From the data below, return the exact lines starting at the line containing "(dashed_line_gap_ratio 3.000000)" and ending at the line containing "(dxfimperialunits false)", both included, and nothing else.

(Records drawn from a dataset)
○ ○ ○

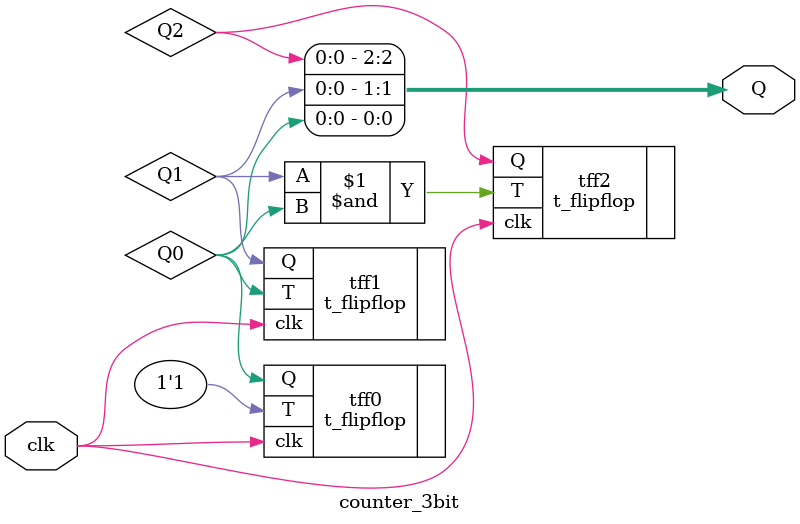
<source format=v>
`timescale 1ns / 1ps


module counter_3bit (
    input clk,
    output [2:0] Q
);

    wire Q0, Q1, Q2;

    t_flipflop tff0 (
        .T(1'b1),
        .clk(clk),
        .Q(Q0)
    );

    t_flipflop tff1 (
        .T(Q0),
        .clk(clk),
        .Q(Q1)
    );

    t_flipflop tff2 (
        .T(Q1 & Q0),
        .clk(clk),
        .Q(Q2)
    );

    assign Q = {Q2, Q1, Q0};

endmodule


</source>
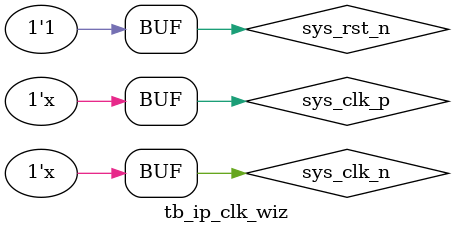
<source format=sv>
`timescale 1ns / 1ps

module tb_ip_clk_wiz();

reg     sys_clk_p;
reg     sys_clk_n;
reg     sys_rst_n;

wire    clk_200m;      
wire    clk_100m;
wire    clk_100m_180deg;     
wire    clk_25m;   
     

always #5 sys_clk_p = ~sys_clk_p;
always #5 sys_clk_n = ~sys_clk_n;

initial begin
    sys_clk_p = 1'b0;
    sys_clk_n = 1'b1;
    sys_rst_n = 1'b0;
    #100
    sys_rst_n = 1'b1;
end

ip_clk_wiz u_ip_clk_wiz(
    .sys_clk_p        (sys_clk_p        ),
    .sys_clk_n        (sys_clk_n        ),
    .sys_rst_n        (sys_rst_n        ),

    .clk_200m         (clk_200m         ),
    .clk_100m         (clk_100m         ),
    .clk_100m_180deg  (clk_100m_180deg  ),
    .clk_25m          (clk_25m          )  
    );

endmodule


</source>
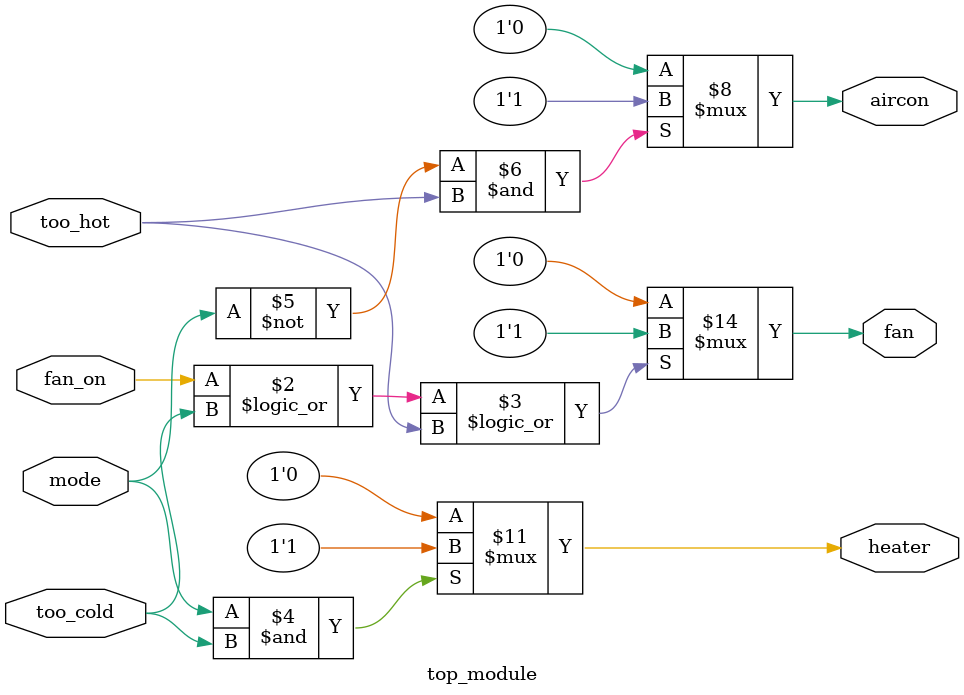
<source format=sv>
module top_module (
    input mode,
    input too_cold,
    input too_hot,
    input fan_on,
    output reg heater,
    output reg aircon,
    output reg fan
);

always @(*) begin
	// Control the fan
	if (fan_on || too_cold || too_hot) begin
		fan = 1;
	end else begin
		fan = 0;
	end
	
	// Control the heater
	if (mode & too_cold) begin
		heater = 1;
	end else begin
		heater = 0;
	end
	
	// Control the air conditioner
	if (~mode & too_hot) begin
		aircon = 1;
	end else begin
		aircon = 0;
	end
end

endmodule

</source>
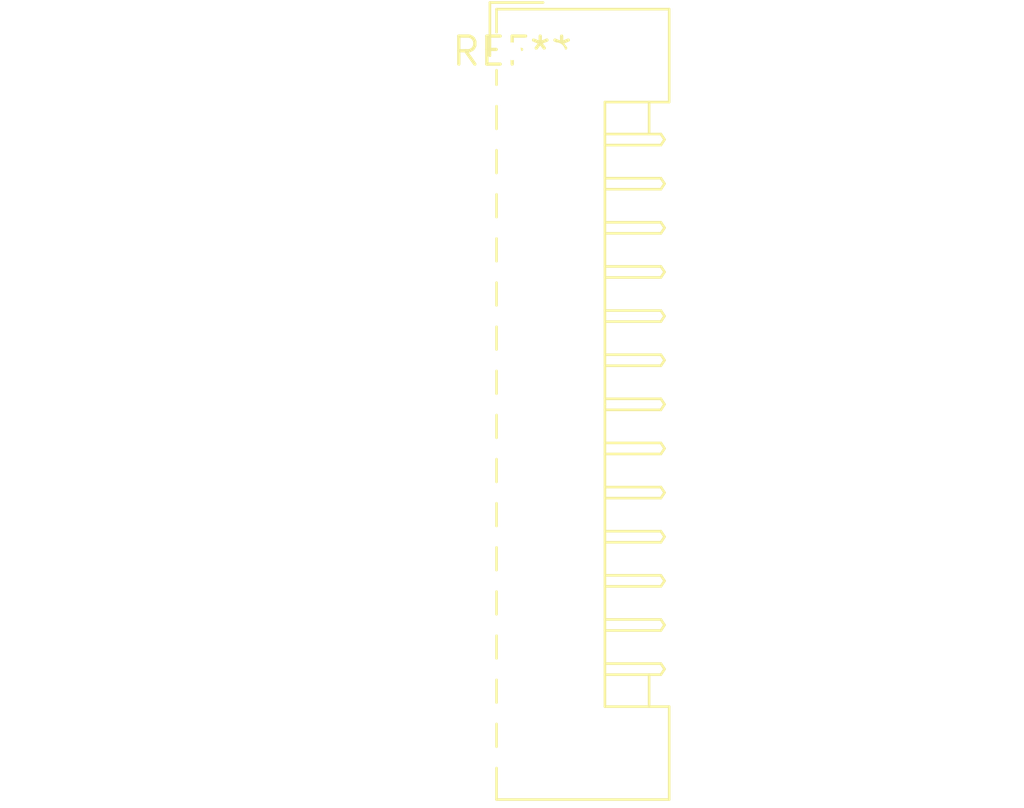
<source format=kicad_pcb>
(kicad_pcb (version 20240108) (generator pcbnew)

  (general
    (thickness 1.6)
  )

  (paper "A4")
  (layers
    (0 "F.Cu" signal)
    (31 "B.Cu" signal)
    (32 "B.Adhes" user "B.Adhesive")
    (33 "F.Adhes" user "F.Adhesive")
    (34 "B.Paste" user)
    (35 "F.Paste" user)
    (36 "B.SilkS" user "B.Silkscreen")
    (37 "F.SilkS" user "F.Silkscreen")
    (38 "B.Mask" user)
    (39 "F.Mask" user)
    (40 "Dwgs.User" user "User.Drawings")
    (41 "Cmts.User" user "User.Comments")
    (42 "Eco1.User" user "User.Eco1")
    (43 "Eco2.User" user "User.Eco2")
    (44 "Edge.Cuts" user)
    (45 "Margin" user)
    (46 "B.CrtYd" user "B.Courtyard")
    (47 "F.CrtYd" user "F.Courtyard")
    (48 "B.Fab" user)
    (49 "F.Fab" user)
    (50 "User.1" user)
    (51 "User.2" user)
    (52 "User.3" user)
    (53 "User.4" user)
    (54 "User.5" user)
    (55 "User.6" user)
    (56 "User.7" user)
    (57 "User.8" user)
    (58 "User.9" user)
  )

  (setup
    (pad_to_mask_clearance 0)
    (pcbplotparams
      (layerselection 0x00010fc_ffffffff)
      (plot_on_all_layers_selection 0x0000000_00000000)
      (disableapertmacros false)
      (usegerberextensions false)
      (usegerberattributes false)
      (usegerberadvancedattributes false)
      (creategerberjobfile false)
      (dashed_line_dash_ratio 12.000000)
      (dashed_line_gap_ratio 3.000000)
      (svgprecision 4)
      (plotframeref false)
      (viasonmask false)
      (mode 1)
      (useauxorigin false)
      (hpglpennumber 1)
      (hpglpenspeed 20)
      (hpglpendiameter 15.000000)
      (dxfpolygonmode false)
      (dxfimperialunits false)
      (dxfusepcbnewfont false)
      (psnegative false)
      (psa4output false)
      (plotreference false)
      (plotvalue false)
      (plotinvisibletext false)
      (sketchpadsonfab false)
      (subtractmaskfromsilk false)
      (outputformat 1)
      (mirror false)
      (drillshape 1)
      (scaleselection 1)
      (outputdirectory "")
    )
  )

  (net 0 "")

  (footprint "JAE_LY20-34P-DLT1_2x17_P2.00mm_Horizontal" (layer "F.Cu") (at 0 0))

)

</source>
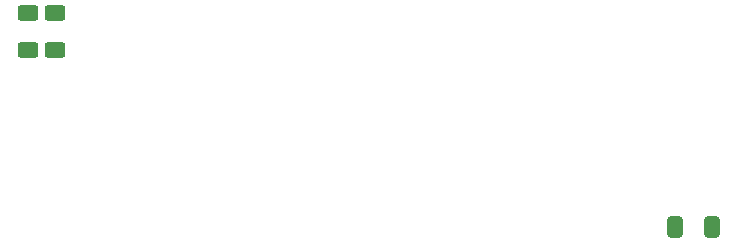
<source format=gbr>
%TF.GenerationSoftware,KiCad,Pcbnew,7.0.9-7.0.9~ubuntu20.04.1*%
%TF.CreationDate,2023-12-27T13:11:39+01:00*%
%TF.ProjectId,6303X_SDIP_Addon,36333033-585f-4534-9449-505f4164646f,rev?*%
%TF.SameCoordinates,Original*%
%TF.FileFunction,Paste,Bot*%
%TF.FilePolarity,Positive*%
%FSLAX46Y46*%
G04 Gerber Fmt 4.6, Leading zero omitted, Abs format (unit mm)*
G04 Created by KiCad (PCBNEW 7.0.9-7.0.9~ubuntu20.04.1) date 2023-12-27 13:11:39*
%MOMM*%
%LPD*%
G01*
G04 APERTURE LIST*
G04 Aperture macros list*
%AMRoundRect*
0 Rectangle with rounded corners*
0 $1 Rounding radius*
0 $2 $3 $4 $5 $6 $7 $8 $9 X,Y pos of 4 corners*
0 Add a 4 corners polygon primitive as box body*
4,1,4,$2,$3,$4,$5,$6,$7,$8,$9,$2,$3,0*
0 Add four circle primitives for the rounded corners*
1,1,$1+$1,$2,$3*
1,1,$1+$1,$4,$5*
1,1,$1+$1,$6,$7*
1,1,$1+$1,$8,$9*
0 Add four rect primitives between the rounded corners*
20,1,$1+$1,$2,$3,$4,$5,0*
20,1,$1+$1,$4,$5,$6,$7,0*
20,1,$1+$1,$6,$7,$8,$9,0*
20,1,$1+$1,$8,$9,$2,$3,0*%
G04 Aperture macros list end*
%ADD10RoundRect,0.250000X0.412500X0.650000X-0.412500X0.650000X-0.412500X-0.650000X0.412500X-0.650000X0*%
%ADD11RoundRect,0.250000X-0.625000X0.400000X-0.625000X-0.400000X0.625000X-0.400000X0.625000X0.400000X0*%
G04 APERTURE END LIST*
D10*
%TO.C,C1*%
X220980000Y-55626000D03*
X217855000Y-55626000D03*
%TD*%
D11*
%TO.C,R1*%
X163068000Y-37566000D03*
X163068000Y-40666000D03*
%TD*%
%TO.C,R2*%
X165354000Y-37566000D03*
X165354000Y-40666000D03*
%TD*%
M02*

</source>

○ ○ ○

(The answer)
      (dashed_line_gap_ratio 3.000000)
      (svgprecision 4)
      (plotframeref false)
      (viasonmask false)
      (mode 1)
      (useauxorigin false)
      (hpglpennumber 1)
      (hpglpenspeed 20)
      (hpglpendiameter 15.000000)
      (dxfpolygonmode false)
      (dxfimperialunits false)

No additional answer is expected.